These options apply to each individual intake-head pod.

🚧

Do not decrease the value of num_partitions

Decreasing the value of num_partitions could result in data loss. See Risks and Limitations for more details.

Metrics

The following metrics have been added to support this feature:

hdx_sink_spill_raw_duration_ns # A histogram of the duration in nanoseconds taken to spill raw data buckets
hdx_sink_spill_raw_failure_count # Count of spill failures for raw data resulting in lost data
hdx_sink_spill_raw_accepted_count # Count of spilled raw data entries accepted into the indexing pipeline for processing
hdx_sink_spill_catalog_duration_ns # A histogram of the duration in nanoseconds taken to spill catalog adds
hdx_sink_spill_catalog_failure_count # Count of spill failures for catalog adds resulting in lost data
hdx_sink_spill_catalog_accepted_count # Count of spilled catalog entries accepted into the indexing pipeline for processing
hdx_sink_spill_catalog_race_lost_count # Count of lost races attempting to add spilled data entry to catalog

Risks and limitations

1. Temporarily missing or gaps in data

   This can occur when data is currently spilled and has not yet been fetched and processed. Subsequent fetching and processing of spilled data is prioritized by most recent data first.
   To determine if raw or catalog data buckets remain unprocessed in object storage, you can take the difference between the counter metric for number of things spilled and the counter metric for number of things fetched. A duration histogram metric is captured for each spill occurrence. For raw and catalog data they are:

• hdx_sink_spill_raw_duration_ns  

• hdx_sink_spill_catalog_duration_ns

  A histogram metric generates a corresponding counter metric in addition to the duration it captures. To access the counter, append _count to the original histogram metric name. The counts of raw and catalog data spilled can therefore be obtained from the metrics:

• hdx_sink_spill_raw_duration_ns_count 

• hdx_sink_spill_catalog_duration_ns_count 

  Making the difference between the counts of spilled data and fetched data the following:

• Raw: hdx_sink_spill_raw_duration_ns_count - hdx_sink_spill_raw_accepted_count

• Catalog: hdx_sink_spill_catalog_duration_ns_count - hdx_sink_spill_catalog_accepted_count

🚧

Count of fetched data may be higher than count of spilled data

The "accepted" count (number of fetched buckets) can be higher than the count of buckets spilled because there may be a race fetching a given spilled item which can result in it being fetched by more than one intake-head pod.
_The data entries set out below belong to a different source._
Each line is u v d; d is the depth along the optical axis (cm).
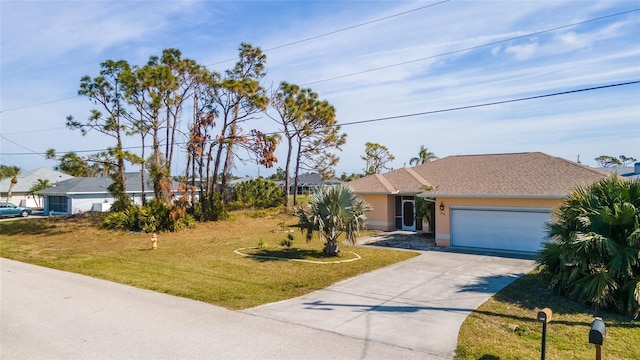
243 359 627
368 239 2077
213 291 1063
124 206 2814
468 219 1788
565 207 1060
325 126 3828
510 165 2027
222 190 3353
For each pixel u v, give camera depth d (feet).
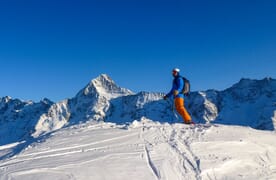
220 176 38.55
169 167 39.29
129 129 56.70
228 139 49.90
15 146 59.31
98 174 36.91
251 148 47.37
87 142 49.55
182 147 45.98
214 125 59.06
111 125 63.21
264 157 45.37
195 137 50.65
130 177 36.42
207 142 48.08
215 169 39.55
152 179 36.22
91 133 55.21
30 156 44.47
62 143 49.47
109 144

However, this race will not result in duplicated data. Due to this scenario, a positive result from this calculation indicates at least one bucket of spilled data has not been fetched; however, a zero or negative result does not guarantee that all spilled data has been fetched and processed.

Because spilled data is cleaned up after being fetched to continue processing, you can manually check for existing records in object storage within the appropriate file paths to determine if there is spilled data that has yet to backfill gaps in your queryable data.

2. Reducing the value for num_partitions can cause data loss

   Decreasing the value of num_partitions could result in data loss due to spilled data being written to and read from a numeric partitioned folder structure. For example, if the value of this field starts at 10, spilled data will be written to folders partitioned numerically from 0 to 9. If num_partitions were to be subsequently reduced to 9, spilled data would be written to and read from partitions 0 through 8. Unprocessed data may remain in partition folder 9 unless and until num_partitions was returned to the value of 10 or higher.

3. Increased CPU usage on intake-head pods during ingest spikes

   Tarballing and gzipping large amounts of data may notably increase CPU usage.

4. Fetching does not respect worker pool isolation

   If you have set up resource pools to keep ingest workloads isolated, enabling this feature means that raw or catalog data can be ingested by an intake-head from one pool, spilled to the shared object storage, then picked up and have its processing completed by an intake-head from another worker pool.

5. No multi-bucket targeting

   Data can only be spilled to the default object store for the Hydrolix cluster. It is not currently possible to configure a secondary storage for this feature.

6. Wasted resources due to race conditions on fetch

   It is possible that multiple intake-head pods will try to claim the same spilled data for processing. For catalog data, to ensure that data is written exactly once, an intake-head will write to the locks table in the catalog database in Postgres using the unique ID for the spilled data bucket it is attempting to process as part of the primary key. Upon success, it will then write the generated partition to the catalog. Any subsequent intake-head will encounter this lock and be unable to process the same spilled data bucket, ensuring that only one writer can win any potential race. The metric to measure how often this race condition occurs for catalog data is hdx_sink_spill_catalog_race_lost_count. A corresponding metric does not exist for raw data.